Panetta dice che Obama ha fatto molto nei primi quattro anni per rilanciare l’economia e contrastare il terrorismo, ma poi «ha perso la strada». La sua debolezza principale è «la frustrante reticenza ad affrontare gli oppositori e generare sostegno per le sue cause. Troppo spesso si affida alla logica del professore di legge, piuttosto che alla passione del leader. Evita le battaglie, si lamenta, e perde opportunità. Si lascia scoraggiare dal processo e smette di combattere», come sulla crisi del bilancio.
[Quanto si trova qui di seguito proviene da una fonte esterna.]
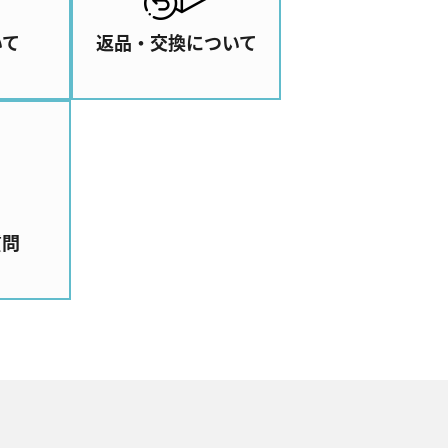
いて
返品・交換について
質問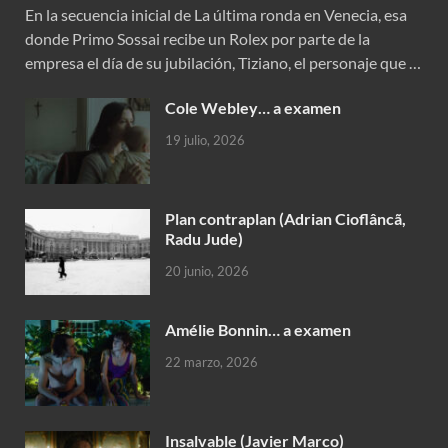
En la secuencia inicial de La última ronda en Venecia, esa
donde Primo Sossai recibe un Rolex por parte de la
empresa el día de su jubilación, Tiziano, el personaje que …
Cole Webley… a examen
19 julio, 2026
Plan contraplan (Adrian Cioflâncã,
Radu Jude)
20 junio, 2026
Amélie Bonnin… a examen
22 marzo, 2026
Insalvable (Javier Marco)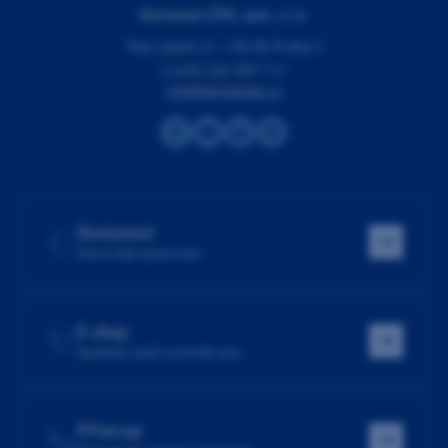
Dentamed (ČR), spol. s r.o.
Pod Lipami 41, 130 00 Praha 3
(+420) 266 007 111
info@dentamed.cz
Dentamed
Hlavní web společnosti
E-shop
Spotřební zboží za skvělé ceny
Přístroje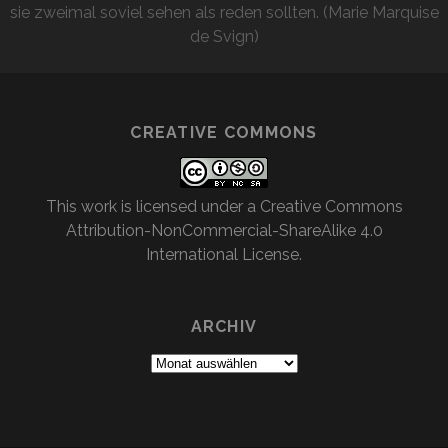
sie zweimal soviel sehen als reden sollten. (Marie Marquise
de Svign)
CREATIVE COMMONS
This work is licensed under a
Creative Commons
Attribution-NonCommercial-ShareAlike 4.0
International License
.
ARCHIV
Archiv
La Casa Bianca è risentita, perché il libro di Panetta è un regalo ai nemici repubblicani, ma lui potrebbe avere due motivi politici per dire queste cose: difendere la sua eredità storica, e aiutare Hillary Clinton a posizionarsi su un piano diverso da quello di Obama, in vista del 2016: «Sarebbe un grande presidente, perché i Clinton vogliono realizzare le cose di cui parlano». Obama però può ancora salvare la propria eredità, usando i prossimi due anni per sconfiggere l’Isis e affrontare l’emergenza del terrorismo in paesi come la Nigeria, la Somalia, lo Yemen e la Libia. «Forse questa crisi gli ha fatto ritrovare se stesso, dandogli la volontà di rimboccarsi le maniche e confrontare il Congresso anche sugli altri problemi interni del paese».